O documento incluirá uma longa lista das mais importantes, e em princípio influentes, figuras que intervieram ou poderão ter influído nos contratos, seu conteúdo e sua forma, entre o Governo de Lisboa e o consórcio germânico de mais de uma dezena de indivíduos e empresas. Desde logo será natural que Paulo Portas, ministro da Defesa aquando da sua negociação e assinatura, encabece essa lista, bem como os homens de confiança que nomeou para o grupo de trabalho que o assessorou no programa de aquisição dos submarinos. A saber: coronel Fernando Serafino (diretor-geral do Armamento e Equipamentos de Defesa, coordenador do grupo de trabalho), contra-almirante Luís Caravana (da Direção de Navios da Marinha, responsável pela parte operacional, técnica e logística); Pedro Brandão Rodrigues (presidente da Comissão das Contrapartidas, hoje deputado do CDS), Bernardo Carnall (secretário-geral do Ministério da Defesa, para a área financeira) e Bernardo Ayala (advogado, na altura da Sérvulo Correia e Associados, o escritório que apoiou juridicamente o ministério). Este é, até à data, o único arguido no processo 56/06, ainda em investigação.
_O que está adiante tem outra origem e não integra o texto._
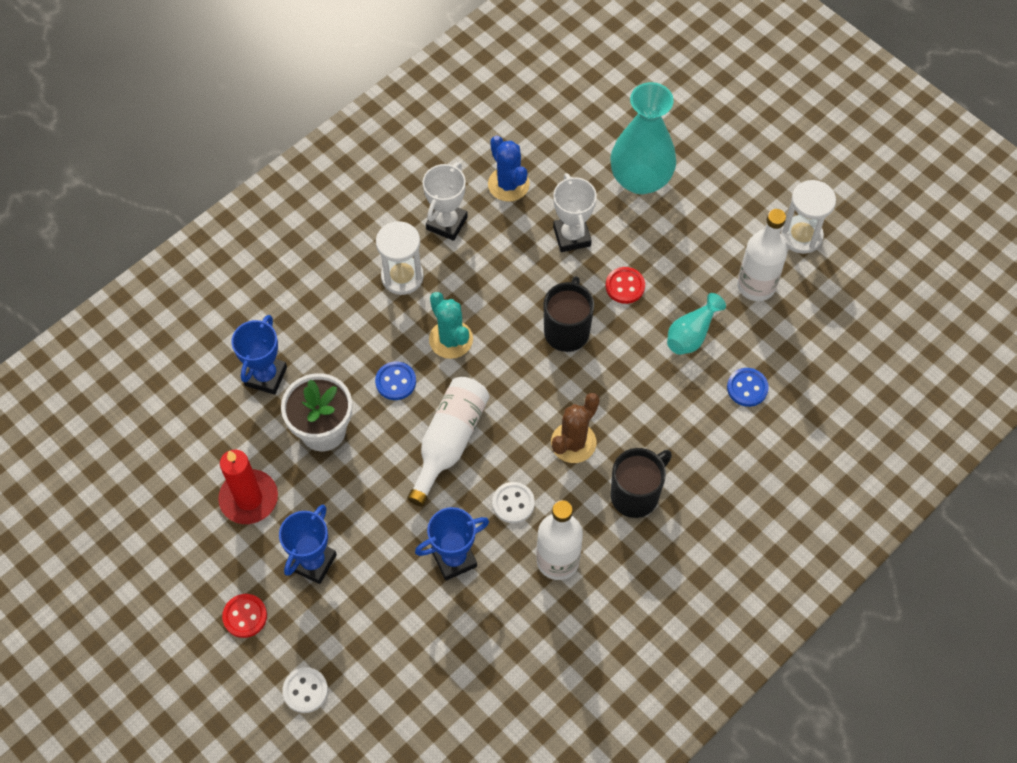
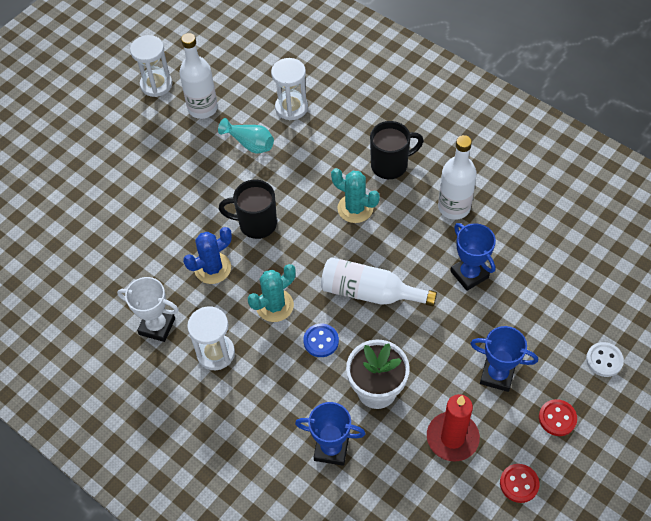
camera: 95 degrees left, 5 degrees down
(508, 184) = (114, 284): blue cactus -> blue cactus (212, 268)
(513, 503) = (414, 241): white button -> none
(572, 236) = (165, 231): white trophy -> none
(573, 442) = (355, 208): brown cactus -> turquoise cactus
(625, 286) = (211, 190): red button -> red button (519, 484)
(636, 494) = (390, 165): black mug -> black mug turned 120 degrees clockwise
(640, 179) = (106, 189): turquoise vase -> none
(747, 388) = (291, 107): blue button -> white hourglass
Gil Corrêa Figueira, representante da Ferrostaal em Portugal e Jürgen Adolff, ex-cônsul honorário de Portugal em Munique, cargo que acumulava com o de consultor do consórcio alemão, também farão, entre outros, parte do rol.

As autoridades portuguesas estão em crer que na documentação apreendida pela polícia alemã em buscas à sede da Ferrostaal, possa estar a chave para o enigma em torno do paradeiro dos cerca de 30 milhões de euros pagos, segundo os investigadores germânicos, pelo German Submarine Consortium (GSC, representado pela Ferrostaal) à ESCOM (empresa que até ao início deste ano pertencia ao Grupo Espírito Santo), com a qual subscreveu acordos de prestação de serviços em 1996, 1998 e 2003. O último pagamento conhecido foi registado a 1 de julho de 2008.

Pelo que a VISÃO apurou, em Lisboa e em Munique, os investigadores conseguiram seguir o rasto desse dinheiro até offshores nas Bahamas e nas Ilhas Cayman (Caraíbas), onde o perderam.

A suspeita é a de que parte desse dinheiro possa ter sido usada para influenciar a escolha do consórcio fornecedor dos submarinos, sendo que a investigação aponta para uma coincidência de datas (em 2004) entre avultados pagamentos da Ferrostaal à ESCOM e depósitos em numerário, num valor superior a 1 milhão de euros numa conta titulada pelo CDS, partido liderado por Paulo Portas, ministro da Defesa na época.

Em causa, poderá estar a prática de vários atos ilícitos: corrupção ativa e passiva, branqueamento de capitais, prevaricação e participação económica em negócio.

Apesar de decorrer há cinco anos em Portugal, a verdade é que, apesar da multiplicidade dos indícios, recolhidos em Portugal e na Alemanha, ainda não foi possível ligá-los de forma a transformá-los em provas irrefutáveis suscetíveis de sustentar uma acusação criminal sólida. Em cinco anos de investigação, Paulo Portas afirma nunca ter sido ouvido pelas autoridades.